* _The problem_: Using the Immigration Court Procedures excerpt, explain why each attorney must file a Form EOIR-28 individually rather than the law firm filing it as a whole.

* _Document excerpt_:
____

Immigration Court Procedures

 
  1. There are continuing problems with interpreters in immigration courts. Some judges insist on going ahead with interpreters even though the attorney instists that the interpreter speaks the wrong dialect or language. This sometimes happens even when the attorney requests the specific dialect at the master calendar hearing and reminds the judge's clerk before the hearing. For example, if a respondent is from Albania, an interpreter from Yugoslavia or Macedonia will speak a very different dialect. What can be done to prevent these kinds of problems from occurring?

     

    RESPONSE: If an attorney continues to object to the dialect or language of an interpreter, the attorney must make the objection on the record and bring the issue on appeal to the Board of Immigration Appeals. A similar question was previously raised at the November 29, 2001 AILA/EOIR liaison meeting. Please refer to the notes from that meeting for additional information. See EOIR/AILA Liaison Meeting - Q & A's, November 29, 2001.

  2. As attorneys we enter our appearance on form EOIR-28. In law firms with more than one attorney the flexibility - especially for Master Calendar Hearings and Bond Hearings - of having another attorney handle the matter is important. Some IJ's have no problems with this. Others require a new EOIR-28 be filed by the attorney appearing. This is extra paperwork, but not really a big deal. Recently one IJ barred an entire law firm from telephonic hearings to a remote detention facility because the attorney at the firm who filed the EOIR-28 was not present to handle the matter, but another attorney at the same firm and phone number was. Can you give our members guidance on the need for each attorney to personally file an EOIR-28? Why is an entry of appearance not transferable to other attorneys at a law firm when the client hires the firm and understands that a particular attorney may or may not be with him in court?

     

    RESPONSE: The regulations at 8 C.F.R. § 292.1(a) list the categories of persons who may represent individuals before EOIR and INS. This list includes "an attorney as defined in § 1.1(f)" but does not provide for a "law firm." Every attorney, must file a Form EOIR-28, whenever he/she represents an alien in proceedings before an Immigration Judge. With respect to withdrawal or substitution of counsel, the reuglations at 8 C.F.R. § 3.17 make clear that this is permitted only upon oral or written motion to the immigration judge. The local operating procedures of some courts provide that a formal written motion for substitution of counsel is not necessary when the attorneys are members of the same law firm. This local operating procedure is authorized by some courts as a matter of discretion. However, attorneys from the same law firm are still required to make an oral motion and file a new Form EOIR-28. For those courts that have chosen not to implement this local operating procedure, attorneys from the same law firm must get a ruling on their motion for substitution of counsel in each and every case.

  3. Some immigration courts provide a list of private attorneys, in addition to non-profit agencies, who may be available to assist respondents in proceedings. Under what circumstances are private attorneys included on such a list and what are the criteria for determining which private attorneys will be included?

     

    RESPONSE: The regulations outlined in 8 C.F.R. § 3.61 et seq. outline the requirements for placement on the List of Free Legal Services Providers.

  4. Under what circumstances may a clerk reject a document presented for filing? Listed below are some areas of concern that have been raised by our members.

____

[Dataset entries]
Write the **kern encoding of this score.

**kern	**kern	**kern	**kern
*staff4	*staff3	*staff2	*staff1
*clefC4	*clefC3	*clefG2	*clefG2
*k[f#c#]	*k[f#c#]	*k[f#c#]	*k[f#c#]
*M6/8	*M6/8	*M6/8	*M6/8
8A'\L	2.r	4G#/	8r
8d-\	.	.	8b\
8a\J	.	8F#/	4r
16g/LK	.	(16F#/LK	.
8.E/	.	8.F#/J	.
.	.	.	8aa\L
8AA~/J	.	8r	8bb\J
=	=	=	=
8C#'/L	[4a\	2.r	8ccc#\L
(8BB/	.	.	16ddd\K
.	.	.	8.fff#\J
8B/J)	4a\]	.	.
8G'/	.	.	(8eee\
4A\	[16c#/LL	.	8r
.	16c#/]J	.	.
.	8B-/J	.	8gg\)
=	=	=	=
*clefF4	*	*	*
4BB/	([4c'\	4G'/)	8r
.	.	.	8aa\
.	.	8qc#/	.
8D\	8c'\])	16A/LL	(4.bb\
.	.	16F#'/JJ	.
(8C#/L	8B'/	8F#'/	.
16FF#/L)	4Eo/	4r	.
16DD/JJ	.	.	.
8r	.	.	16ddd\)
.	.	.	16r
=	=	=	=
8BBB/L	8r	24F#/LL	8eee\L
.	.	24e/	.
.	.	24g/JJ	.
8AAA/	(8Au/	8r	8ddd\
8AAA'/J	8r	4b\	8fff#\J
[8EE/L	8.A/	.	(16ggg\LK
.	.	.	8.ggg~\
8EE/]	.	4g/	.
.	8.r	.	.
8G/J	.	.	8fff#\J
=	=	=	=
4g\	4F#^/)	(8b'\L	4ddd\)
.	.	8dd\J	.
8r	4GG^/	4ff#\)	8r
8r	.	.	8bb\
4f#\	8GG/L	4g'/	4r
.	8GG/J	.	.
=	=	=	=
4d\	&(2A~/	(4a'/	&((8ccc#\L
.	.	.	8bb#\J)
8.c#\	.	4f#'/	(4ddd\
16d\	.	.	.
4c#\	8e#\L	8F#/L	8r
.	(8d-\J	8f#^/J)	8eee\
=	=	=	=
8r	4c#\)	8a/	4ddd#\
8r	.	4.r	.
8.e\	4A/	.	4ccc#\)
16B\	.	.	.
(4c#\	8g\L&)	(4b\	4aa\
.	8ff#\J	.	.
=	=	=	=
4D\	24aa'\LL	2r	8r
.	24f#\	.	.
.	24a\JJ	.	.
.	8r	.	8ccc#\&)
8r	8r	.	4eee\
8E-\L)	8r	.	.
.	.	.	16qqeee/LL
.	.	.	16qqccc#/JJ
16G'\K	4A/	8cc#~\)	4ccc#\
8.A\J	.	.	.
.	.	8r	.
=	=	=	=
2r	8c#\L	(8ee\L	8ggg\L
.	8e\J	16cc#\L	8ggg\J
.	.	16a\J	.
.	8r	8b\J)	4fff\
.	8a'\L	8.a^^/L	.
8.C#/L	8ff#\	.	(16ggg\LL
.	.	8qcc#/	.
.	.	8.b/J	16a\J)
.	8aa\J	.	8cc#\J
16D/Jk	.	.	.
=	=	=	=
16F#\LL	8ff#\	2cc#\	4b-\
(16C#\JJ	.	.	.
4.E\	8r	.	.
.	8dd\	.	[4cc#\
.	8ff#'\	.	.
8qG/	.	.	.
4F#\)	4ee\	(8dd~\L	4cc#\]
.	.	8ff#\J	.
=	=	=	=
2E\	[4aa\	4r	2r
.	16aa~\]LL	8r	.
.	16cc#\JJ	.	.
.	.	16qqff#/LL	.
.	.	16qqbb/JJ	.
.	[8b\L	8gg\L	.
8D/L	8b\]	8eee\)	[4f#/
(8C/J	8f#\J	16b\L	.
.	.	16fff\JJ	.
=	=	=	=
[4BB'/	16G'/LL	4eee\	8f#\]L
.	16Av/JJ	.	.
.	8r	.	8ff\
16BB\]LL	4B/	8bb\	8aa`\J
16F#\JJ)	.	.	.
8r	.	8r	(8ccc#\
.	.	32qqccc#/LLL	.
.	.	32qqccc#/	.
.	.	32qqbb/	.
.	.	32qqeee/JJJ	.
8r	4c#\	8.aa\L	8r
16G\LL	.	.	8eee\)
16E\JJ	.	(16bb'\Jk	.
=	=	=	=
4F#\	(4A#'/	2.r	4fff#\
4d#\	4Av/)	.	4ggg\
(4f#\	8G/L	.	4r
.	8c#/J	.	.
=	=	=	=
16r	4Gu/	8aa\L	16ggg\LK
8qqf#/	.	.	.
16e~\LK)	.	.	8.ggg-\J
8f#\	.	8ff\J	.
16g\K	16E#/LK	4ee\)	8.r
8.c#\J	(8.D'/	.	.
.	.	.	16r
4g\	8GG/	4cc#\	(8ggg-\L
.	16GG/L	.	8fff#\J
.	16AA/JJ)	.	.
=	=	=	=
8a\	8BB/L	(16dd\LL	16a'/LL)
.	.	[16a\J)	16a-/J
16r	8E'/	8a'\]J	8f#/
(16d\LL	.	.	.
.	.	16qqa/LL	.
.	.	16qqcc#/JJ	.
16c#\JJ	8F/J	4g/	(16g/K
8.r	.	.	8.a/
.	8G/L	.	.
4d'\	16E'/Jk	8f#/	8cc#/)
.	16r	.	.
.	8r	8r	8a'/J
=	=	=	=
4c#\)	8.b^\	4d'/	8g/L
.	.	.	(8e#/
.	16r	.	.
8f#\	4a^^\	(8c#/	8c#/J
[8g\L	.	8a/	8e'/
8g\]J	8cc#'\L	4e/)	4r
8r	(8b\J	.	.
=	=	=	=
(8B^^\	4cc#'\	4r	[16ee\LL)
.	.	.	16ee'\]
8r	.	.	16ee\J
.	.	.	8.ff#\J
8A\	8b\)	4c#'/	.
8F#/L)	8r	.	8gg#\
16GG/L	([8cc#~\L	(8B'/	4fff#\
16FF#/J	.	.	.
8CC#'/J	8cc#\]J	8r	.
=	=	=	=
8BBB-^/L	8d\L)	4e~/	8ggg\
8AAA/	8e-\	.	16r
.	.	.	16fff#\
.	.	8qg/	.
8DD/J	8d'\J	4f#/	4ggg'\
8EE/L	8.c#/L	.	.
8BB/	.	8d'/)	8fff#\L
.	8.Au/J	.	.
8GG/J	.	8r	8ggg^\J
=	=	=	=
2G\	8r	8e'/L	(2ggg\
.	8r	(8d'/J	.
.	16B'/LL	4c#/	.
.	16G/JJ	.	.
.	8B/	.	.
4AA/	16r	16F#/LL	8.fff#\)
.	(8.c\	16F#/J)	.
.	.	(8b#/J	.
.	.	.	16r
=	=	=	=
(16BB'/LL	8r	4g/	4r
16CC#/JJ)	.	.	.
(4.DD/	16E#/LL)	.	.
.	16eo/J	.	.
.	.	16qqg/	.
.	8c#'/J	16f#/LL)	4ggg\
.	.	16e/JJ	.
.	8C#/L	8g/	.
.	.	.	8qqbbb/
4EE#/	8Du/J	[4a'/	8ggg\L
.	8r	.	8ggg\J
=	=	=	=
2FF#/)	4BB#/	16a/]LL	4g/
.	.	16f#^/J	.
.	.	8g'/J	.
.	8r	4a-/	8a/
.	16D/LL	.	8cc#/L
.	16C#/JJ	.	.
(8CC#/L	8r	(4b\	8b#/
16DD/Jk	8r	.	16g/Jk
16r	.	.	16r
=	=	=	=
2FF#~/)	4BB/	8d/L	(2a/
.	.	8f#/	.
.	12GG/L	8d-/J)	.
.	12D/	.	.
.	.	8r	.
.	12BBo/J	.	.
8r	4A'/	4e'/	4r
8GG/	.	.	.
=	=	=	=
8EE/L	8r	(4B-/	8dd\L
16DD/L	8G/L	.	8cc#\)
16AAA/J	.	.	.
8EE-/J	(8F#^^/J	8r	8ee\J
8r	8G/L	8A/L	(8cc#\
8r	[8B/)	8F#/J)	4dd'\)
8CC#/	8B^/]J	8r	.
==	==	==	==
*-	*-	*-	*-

____

* _Solved problem_: The regulations at 8 C.F.R. § 292.1(a) list the categories of persons who may represent individuals before EOIR and INS. That list includes "an attorney as defined in § 1.1(f)" but does not provide for a "law firm." Every attorney must therefore file a Form EOIR-28 whenever he or she represents an alien in proceedings before an Immigration Judge.